SOURCE DOCUMENT:
▼▼▼

The European Court has repeatedly considered the effect of this article, as also the reference in article 8(2) to "in accordance with the law" and that in article 10(2) to "prescribed by law".

35 The effect of the Strasbourg jurisprudence on this topic has been clear and consistent. The starting point is the old rule nullum crimen, nulla poena sine lege (Kokkinakis v Greece (1993) 17 EHRR 397, para 52; SW and CR v United Kingdom (1995) 21 EHRR 363, para 35/33): only the law can define a crime and prescribe a penalty. An offence must be clearly defined in law (SW and CR v United Kingdom), and a norm cannot be regarded as a law unless it is formulated with sufficient precision to enable the citizen to foresee, if need be with appropriate advice, the consequences which a given course of conduct may entail (Sunday Times v United Kingdom (1979) 2 EHRR 245, (1979) 2 EHRR 245, para 49; G v Federal Republic of Germany (1989) 60 DR 256, 261, para 1; SW and CR v United Kingdom, para 34/32).

▲▲▲

DATA SUPPLIED:
▼▼▼

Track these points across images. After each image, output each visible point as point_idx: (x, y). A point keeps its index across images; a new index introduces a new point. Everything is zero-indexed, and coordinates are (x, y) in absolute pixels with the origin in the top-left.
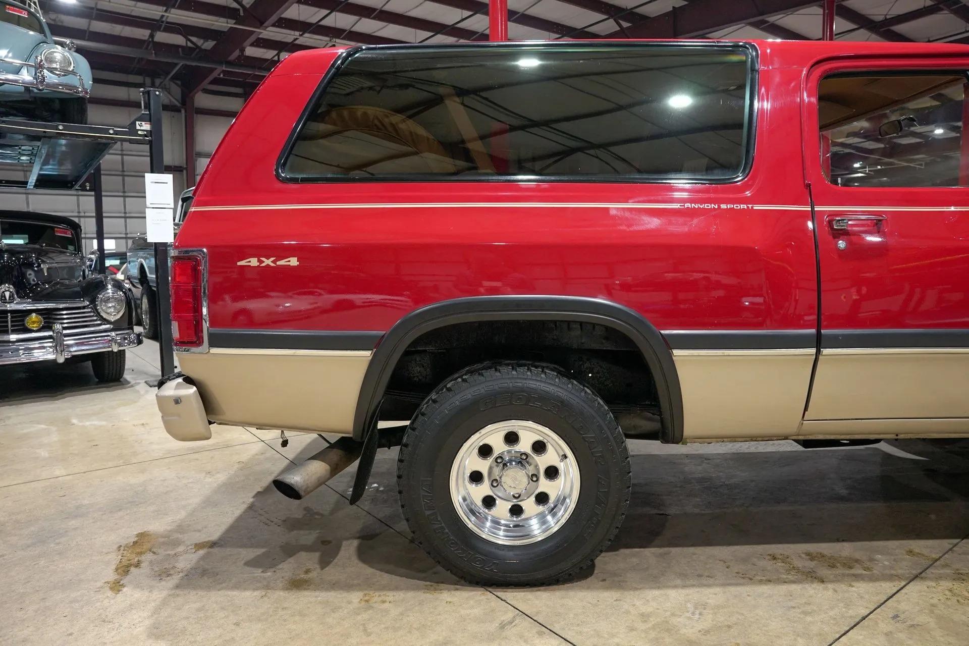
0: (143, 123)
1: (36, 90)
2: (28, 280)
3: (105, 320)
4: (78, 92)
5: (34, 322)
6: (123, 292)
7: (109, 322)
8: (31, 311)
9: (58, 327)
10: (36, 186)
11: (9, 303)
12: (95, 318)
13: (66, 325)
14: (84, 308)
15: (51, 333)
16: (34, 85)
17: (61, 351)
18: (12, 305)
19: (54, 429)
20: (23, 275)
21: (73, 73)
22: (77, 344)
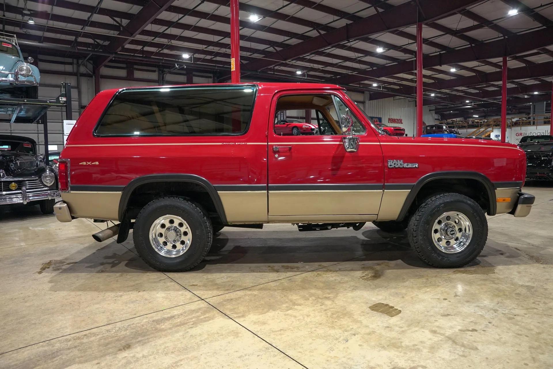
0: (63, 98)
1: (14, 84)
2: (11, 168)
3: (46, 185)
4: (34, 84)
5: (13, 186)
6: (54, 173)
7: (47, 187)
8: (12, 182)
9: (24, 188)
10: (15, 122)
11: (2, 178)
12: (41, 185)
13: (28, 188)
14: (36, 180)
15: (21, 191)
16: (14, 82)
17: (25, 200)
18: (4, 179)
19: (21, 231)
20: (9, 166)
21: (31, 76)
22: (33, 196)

▲▲▲
▼▼▼

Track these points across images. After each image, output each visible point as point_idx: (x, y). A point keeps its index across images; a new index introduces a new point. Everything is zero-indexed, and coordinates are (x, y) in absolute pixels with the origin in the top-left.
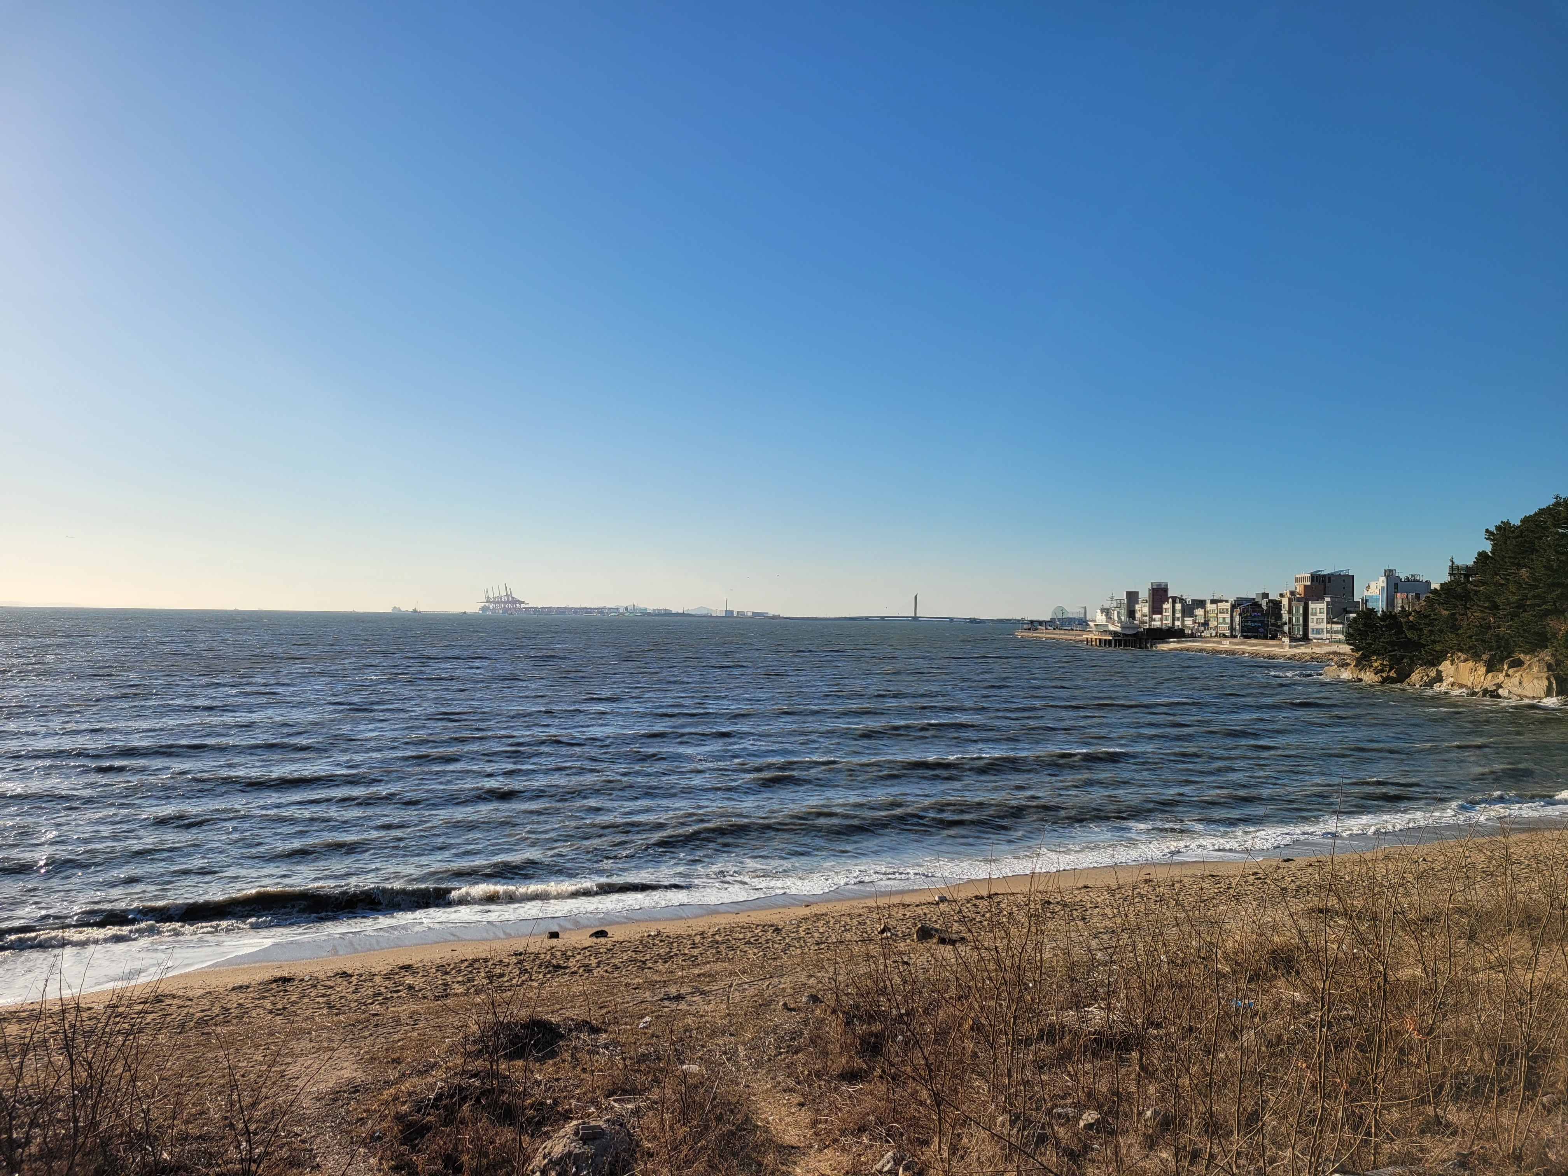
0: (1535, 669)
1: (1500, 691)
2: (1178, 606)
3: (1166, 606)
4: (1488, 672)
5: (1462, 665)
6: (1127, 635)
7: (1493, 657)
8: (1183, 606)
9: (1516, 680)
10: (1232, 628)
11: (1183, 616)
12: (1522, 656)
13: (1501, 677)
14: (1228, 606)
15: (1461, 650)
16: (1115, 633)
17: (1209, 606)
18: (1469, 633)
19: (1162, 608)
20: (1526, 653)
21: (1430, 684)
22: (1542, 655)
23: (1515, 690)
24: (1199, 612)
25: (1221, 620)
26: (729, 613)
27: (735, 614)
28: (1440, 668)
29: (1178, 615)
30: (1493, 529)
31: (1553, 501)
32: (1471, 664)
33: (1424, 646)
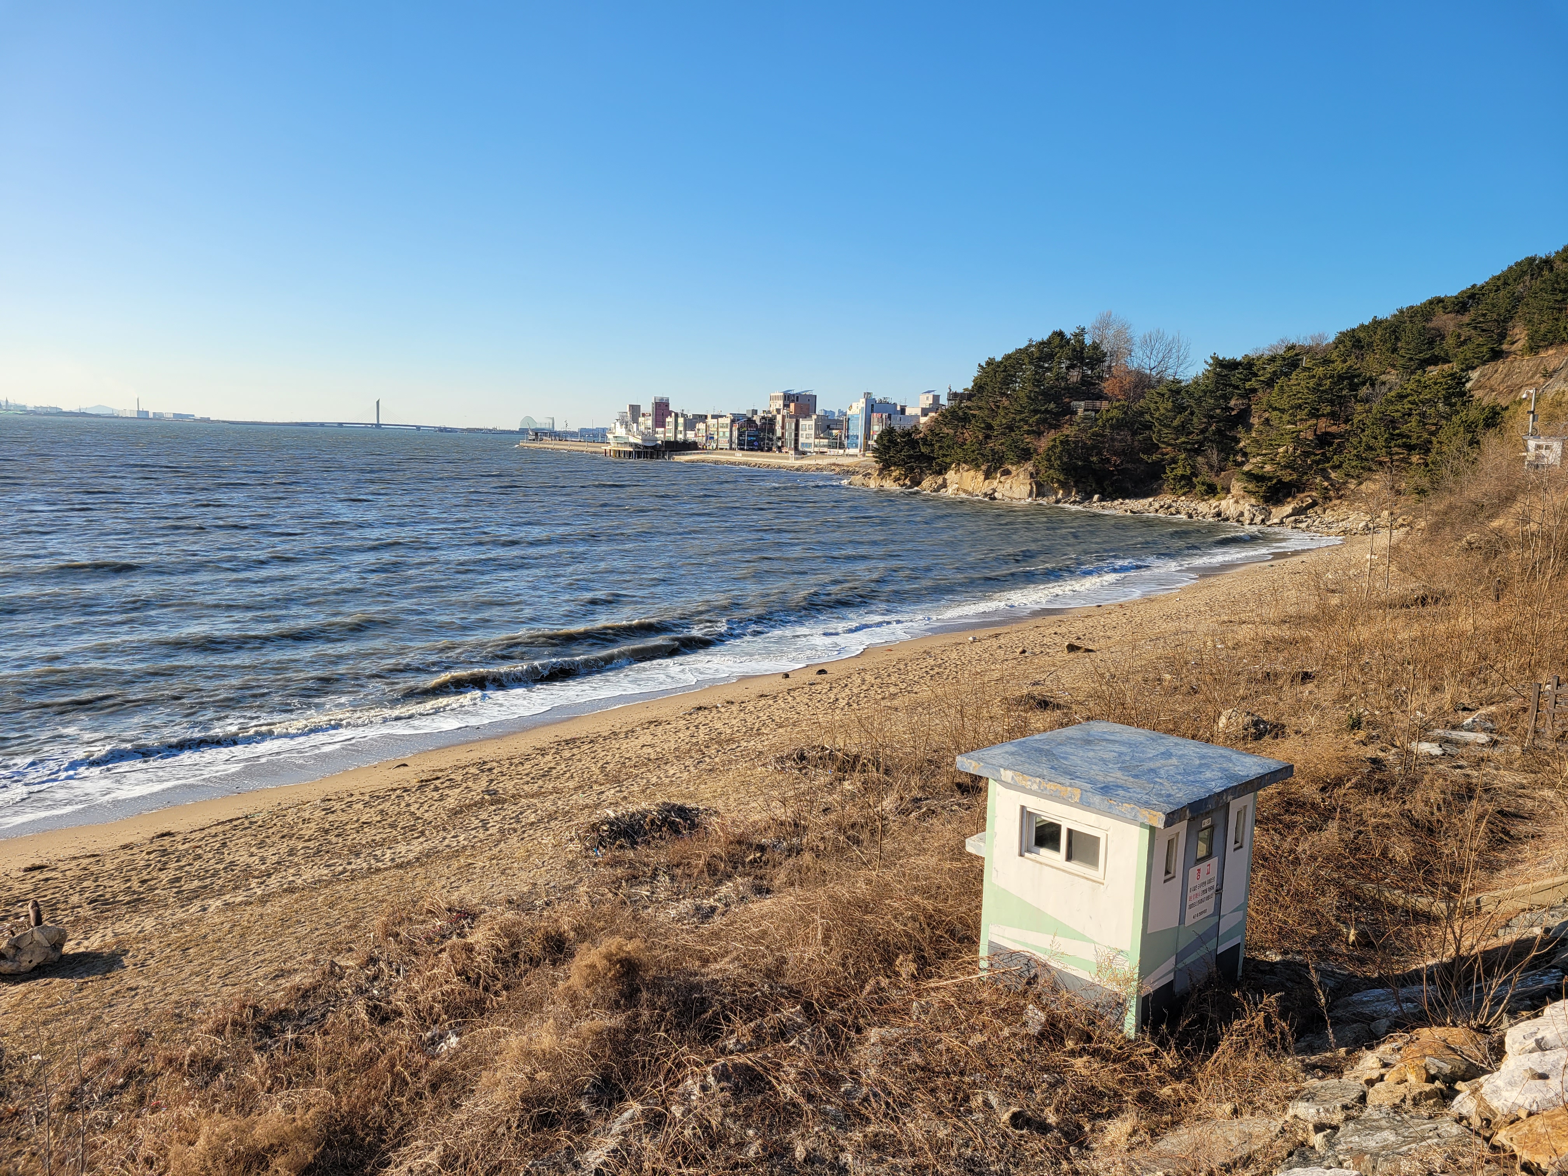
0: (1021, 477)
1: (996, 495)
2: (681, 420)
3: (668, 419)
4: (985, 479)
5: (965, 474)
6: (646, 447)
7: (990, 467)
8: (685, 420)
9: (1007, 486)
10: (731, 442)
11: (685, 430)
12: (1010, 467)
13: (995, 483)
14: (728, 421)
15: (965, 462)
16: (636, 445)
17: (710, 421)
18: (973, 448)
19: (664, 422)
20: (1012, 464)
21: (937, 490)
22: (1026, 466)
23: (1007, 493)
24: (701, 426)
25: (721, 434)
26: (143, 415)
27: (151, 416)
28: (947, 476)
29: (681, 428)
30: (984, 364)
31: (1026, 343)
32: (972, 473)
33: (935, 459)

▲▲▲

WHAT TO WORK ON:
Carry on the passage about the Strasbourg case law on legal certainty in criminal offences, picking up right after its last sentence.

TASK RESPONSE:
Article 7 precludes the punishment of acts not previously punishable, and existing offences may not be extended to cover facts which did not previously constitute a criminal offence (ibid).

[28] The principles summarised by Lord Bingham are consistently applied in decisions of the European Court of Human Rights. See, for example, Scoppola v Italy (No 2) [2009] ECHR 1297 paras [92] and

"92. The guarantee enshrined in Article 7, which is an essential element of the rule of law, occupies a prominent place in the Convention system of protection, as is underlined by the fact that no derogation from it is permissible under Article 15 of the Convention in time of war or other public emergency. It should be construed and applied, as follows from its object and purpose, in such a way as to provide effective safeguards against arbitrary prosecution, conviction and punishment (see S W v the United Kingdom and C R v the United Kingdom, 22 November 1995, para 34 and 32 respectively, Series A nos 335-B and 335-C, and Kafkaris, cited above, para 137).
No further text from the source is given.